– Ты и сам бывалый охотник, – парировал Хэйвуд, так что брат удивленно воззрился на него.

– В самом деле? Я едва ли умею стрелять. Знаю, хвалиться здесь особенно нечем, но я тешу себя мыслью о том, что, по крайней мере, несчастные, ни в чем неповинные звери не умирают от моих рук.

– А как же бедняжки, которые, разрешившись ребеночком от тебя, подчас заканчивают в мучениях?

Терренс мгновенно насупился, его благодушие испарилось, как сон.

Он вскинулся:

– Это было только однажды. Ты мне станешь всю жизнь тыкать этим в лицо?

– Полагаю, придется, чтобы ты, наконец-то, угомонился. И перестал портить женщин!

Молодой человек возвел очи горе, изображая, насколько ему надоели пустые нравоучения старшего брата.

– Я не порчу, дорогой брат, я доставляю им удовольствие, – возразил он, – а за любое удовольствие нужно платить... Некоторые бедняжки всю жизнь прожили с мыслью о том, что любовь – скука смертная, а постель – пытка на дыбе. Должен же я как-то разуверить бедняжек и открыть им новые горизонты?!

– Что-то подсказывает мне, что твои... кхм, «горизонты» не особенно им интересны. Малышка Дейзи вряд ли рассчитывала наблюдать их красоты из разверзнутой могилы...

Терренс поднялся на ноги, грохнув опустевшим стаканом по столешнице обеденного стола.

– Знаешь что, Хейвуд, тебе бы тоже не помешало расслабиться, отымев какую-то девку, может, тогда ты стал бы менее высокомерен и более сносен. Сейчас общаться с тобой совершенно невыносимо! – С такими словами молодой человек пошел прочь, оставив брата наедине с его мыслями.

В чем-то Терренс был прав: Хэйвуд давно забросил любовницу, увлеченный скорее работой с Фаррелом, чем общением с женщинами. Может, и стоило к ней наведаться... Почему бы и нет? Перед глазами мгновенно возникло лицо Джеммы Фаррел с веснушками на носу. Она не прилагала усилий, чтобы свести их на нет, а будто даже самим их наличием на лице бросала вызов целому миру... Вот я какая, и не стыжусь этого! Её волосы отливали на солнце всеми оттенками меди и по-бунтарски выбивались из толстой косы, перекинутой через плечо.
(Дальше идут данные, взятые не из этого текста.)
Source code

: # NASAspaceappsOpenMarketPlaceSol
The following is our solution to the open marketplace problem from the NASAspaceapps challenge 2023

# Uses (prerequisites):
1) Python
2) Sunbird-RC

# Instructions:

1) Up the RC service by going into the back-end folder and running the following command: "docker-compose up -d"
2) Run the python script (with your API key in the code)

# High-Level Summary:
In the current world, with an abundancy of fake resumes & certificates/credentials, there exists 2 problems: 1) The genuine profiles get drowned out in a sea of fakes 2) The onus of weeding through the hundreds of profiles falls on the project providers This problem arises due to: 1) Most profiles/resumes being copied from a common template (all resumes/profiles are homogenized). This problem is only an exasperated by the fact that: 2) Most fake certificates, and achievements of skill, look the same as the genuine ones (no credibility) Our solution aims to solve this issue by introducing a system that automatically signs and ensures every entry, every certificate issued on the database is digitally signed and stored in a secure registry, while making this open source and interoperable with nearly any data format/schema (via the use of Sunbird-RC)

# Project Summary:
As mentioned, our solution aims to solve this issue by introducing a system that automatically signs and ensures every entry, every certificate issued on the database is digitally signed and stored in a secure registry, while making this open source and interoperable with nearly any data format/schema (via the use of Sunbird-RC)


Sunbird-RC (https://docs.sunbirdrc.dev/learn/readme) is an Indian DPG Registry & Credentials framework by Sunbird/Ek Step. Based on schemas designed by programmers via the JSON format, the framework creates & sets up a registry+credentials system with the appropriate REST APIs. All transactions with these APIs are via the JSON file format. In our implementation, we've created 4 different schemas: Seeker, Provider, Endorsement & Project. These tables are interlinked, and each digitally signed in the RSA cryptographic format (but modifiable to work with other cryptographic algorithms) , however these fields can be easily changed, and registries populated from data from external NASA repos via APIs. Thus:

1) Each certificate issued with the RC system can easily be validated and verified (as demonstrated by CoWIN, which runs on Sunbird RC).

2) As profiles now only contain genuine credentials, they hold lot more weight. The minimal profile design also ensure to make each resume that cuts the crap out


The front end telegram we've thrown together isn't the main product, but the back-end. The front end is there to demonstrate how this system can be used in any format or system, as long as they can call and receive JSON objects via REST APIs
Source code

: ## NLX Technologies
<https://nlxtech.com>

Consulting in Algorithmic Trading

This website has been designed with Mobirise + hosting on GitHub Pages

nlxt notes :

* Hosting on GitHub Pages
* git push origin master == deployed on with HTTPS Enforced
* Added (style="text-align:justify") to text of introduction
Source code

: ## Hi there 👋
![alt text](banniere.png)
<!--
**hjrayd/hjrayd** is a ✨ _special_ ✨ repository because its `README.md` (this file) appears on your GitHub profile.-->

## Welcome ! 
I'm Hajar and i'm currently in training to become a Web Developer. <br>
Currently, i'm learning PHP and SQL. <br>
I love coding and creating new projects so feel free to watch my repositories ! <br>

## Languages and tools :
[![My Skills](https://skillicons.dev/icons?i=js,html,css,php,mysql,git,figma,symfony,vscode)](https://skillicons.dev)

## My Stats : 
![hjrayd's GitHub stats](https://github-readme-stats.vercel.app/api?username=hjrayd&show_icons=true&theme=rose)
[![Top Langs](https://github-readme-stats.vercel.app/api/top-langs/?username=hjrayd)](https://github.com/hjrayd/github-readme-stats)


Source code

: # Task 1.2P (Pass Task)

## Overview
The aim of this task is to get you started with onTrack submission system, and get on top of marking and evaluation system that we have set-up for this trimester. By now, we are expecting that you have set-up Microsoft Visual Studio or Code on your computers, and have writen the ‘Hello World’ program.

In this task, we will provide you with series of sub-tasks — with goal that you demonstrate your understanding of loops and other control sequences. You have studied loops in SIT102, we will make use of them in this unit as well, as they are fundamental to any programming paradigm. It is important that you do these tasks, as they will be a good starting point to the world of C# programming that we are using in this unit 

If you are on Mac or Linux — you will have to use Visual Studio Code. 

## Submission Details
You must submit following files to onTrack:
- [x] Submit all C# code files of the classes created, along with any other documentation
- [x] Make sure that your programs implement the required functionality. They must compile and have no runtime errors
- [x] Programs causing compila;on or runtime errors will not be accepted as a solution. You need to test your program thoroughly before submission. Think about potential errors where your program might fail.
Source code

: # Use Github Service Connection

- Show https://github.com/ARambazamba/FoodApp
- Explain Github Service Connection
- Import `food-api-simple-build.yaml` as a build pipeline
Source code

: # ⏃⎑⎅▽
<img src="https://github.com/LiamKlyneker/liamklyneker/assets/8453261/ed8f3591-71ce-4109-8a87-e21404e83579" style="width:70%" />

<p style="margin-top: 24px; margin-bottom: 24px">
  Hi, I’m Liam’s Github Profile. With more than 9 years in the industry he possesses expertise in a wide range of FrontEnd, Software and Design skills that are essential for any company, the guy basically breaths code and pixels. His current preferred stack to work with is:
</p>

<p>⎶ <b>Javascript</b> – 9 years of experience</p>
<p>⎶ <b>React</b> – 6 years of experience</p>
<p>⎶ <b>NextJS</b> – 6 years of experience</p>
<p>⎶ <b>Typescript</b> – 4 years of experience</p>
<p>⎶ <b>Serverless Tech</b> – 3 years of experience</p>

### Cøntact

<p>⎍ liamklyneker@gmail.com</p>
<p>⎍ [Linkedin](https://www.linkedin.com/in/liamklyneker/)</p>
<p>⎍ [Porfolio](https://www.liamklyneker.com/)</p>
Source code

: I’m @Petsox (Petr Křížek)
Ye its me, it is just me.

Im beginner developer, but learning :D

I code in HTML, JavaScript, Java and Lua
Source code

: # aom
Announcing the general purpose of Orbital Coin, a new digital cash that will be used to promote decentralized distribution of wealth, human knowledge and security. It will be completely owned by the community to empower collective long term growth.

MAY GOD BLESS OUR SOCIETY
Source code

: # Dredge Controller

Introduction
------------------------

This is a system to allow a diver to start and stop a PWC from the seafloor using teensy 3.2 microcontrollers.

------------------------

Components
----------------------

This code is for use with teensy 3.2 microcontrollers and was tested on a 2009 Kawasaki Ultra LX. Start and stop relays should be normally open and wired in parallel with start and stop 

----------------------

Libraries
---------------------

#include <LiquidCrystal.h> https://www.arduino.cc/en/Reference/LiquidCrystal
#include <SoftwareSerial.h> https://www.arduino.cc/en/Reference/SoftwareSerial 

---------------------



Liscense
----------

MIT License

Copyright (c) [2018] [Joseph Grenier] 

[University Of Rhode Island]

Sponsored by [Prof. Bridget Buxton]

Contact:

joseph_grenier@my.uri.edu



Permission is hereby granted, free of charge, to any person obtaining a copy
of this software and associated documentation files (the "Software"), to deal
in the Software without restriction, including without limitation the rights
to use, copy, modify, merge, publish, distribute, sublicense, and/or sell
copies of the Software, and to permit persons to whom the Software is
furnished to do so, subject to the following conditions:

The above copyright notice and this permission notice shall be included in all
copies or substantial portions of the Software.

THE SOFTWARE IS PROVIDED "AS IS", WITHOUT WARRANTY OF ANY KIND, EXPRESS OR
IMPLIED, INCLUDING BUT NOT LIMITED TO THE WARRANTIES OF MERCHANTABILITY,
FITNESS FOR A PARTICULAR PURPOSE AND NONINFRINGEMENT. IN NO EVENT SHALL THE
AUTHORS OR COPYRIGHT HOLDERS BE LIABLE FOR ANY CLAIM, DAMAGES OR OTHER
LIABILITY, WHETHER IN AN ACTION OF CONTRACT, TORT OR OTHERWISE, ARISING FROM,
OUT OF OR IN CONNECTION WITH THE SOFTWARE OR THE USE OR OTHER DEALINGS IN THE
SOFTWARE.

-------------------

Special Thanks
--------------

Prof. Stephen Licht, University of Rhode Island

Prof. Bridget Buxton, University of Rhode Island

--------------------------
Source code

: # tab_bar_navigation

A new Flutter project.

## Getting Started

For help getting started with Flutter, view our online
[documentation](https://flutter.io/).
Хэйвуд вспомнил, как увидел ее в первый раз не на портрете... Вживую. Это было в ту пору, когда зацветали азалии, и их терпкий, дурманящий аромат еще долго ассоциировался для Хэйвуда с худенькой девушкой, вышедшей из кареты тем ранним утром семь лет назад. Бледная, но с алеющими, как лепестки тех же азалий, щеками, она показалась ему самой красивой девушкой в мире, о чем он, конечно, знал по портрету, но не смел и надеяться, что подобное совершенство действительно существует в природе. Полагал, что художник приукрасил, как водится, красоту юной невесты...

Но он скорее преуменьшил её. И Хэйвуд мучительно сожалел, что Рейманд, его мертвый друг, никогда не увидит Джеммы Миллз собственными глазами. Его смерть оказалась когда-то ударом для Хэйвуда, косвенно он полагал себя виноватым в его преждевременной смерти, а потому глядел на невесту уже не Рейманда, а его отца с восхищением и глубоким, внутренним сожалением одновременно.

– Рад познакомиться с вами, моя дорогая, – произнес Фергюс Фаррел, прикладываясь к руке своей нареченной. – Вы так юны и совершенно очаровательны. Гуляя в саду, вы, верно, сольетесь с цветками азалий, розовыми и нежными, настолько похожи на них...

– Благодарю, сэр, – откликнулась девушка, покраснев от цветастого комплимента. – Но мы так долго были в дороге, так измаялись этими тряской и скучными видами из окна, что вряд ли пахнем и выглядим столь же прекрасно, как те цветы, с которыми вы сравнили меня. Моя несчастная Люси совершенно без сил! – указала она на служанку, стоявшую рядом.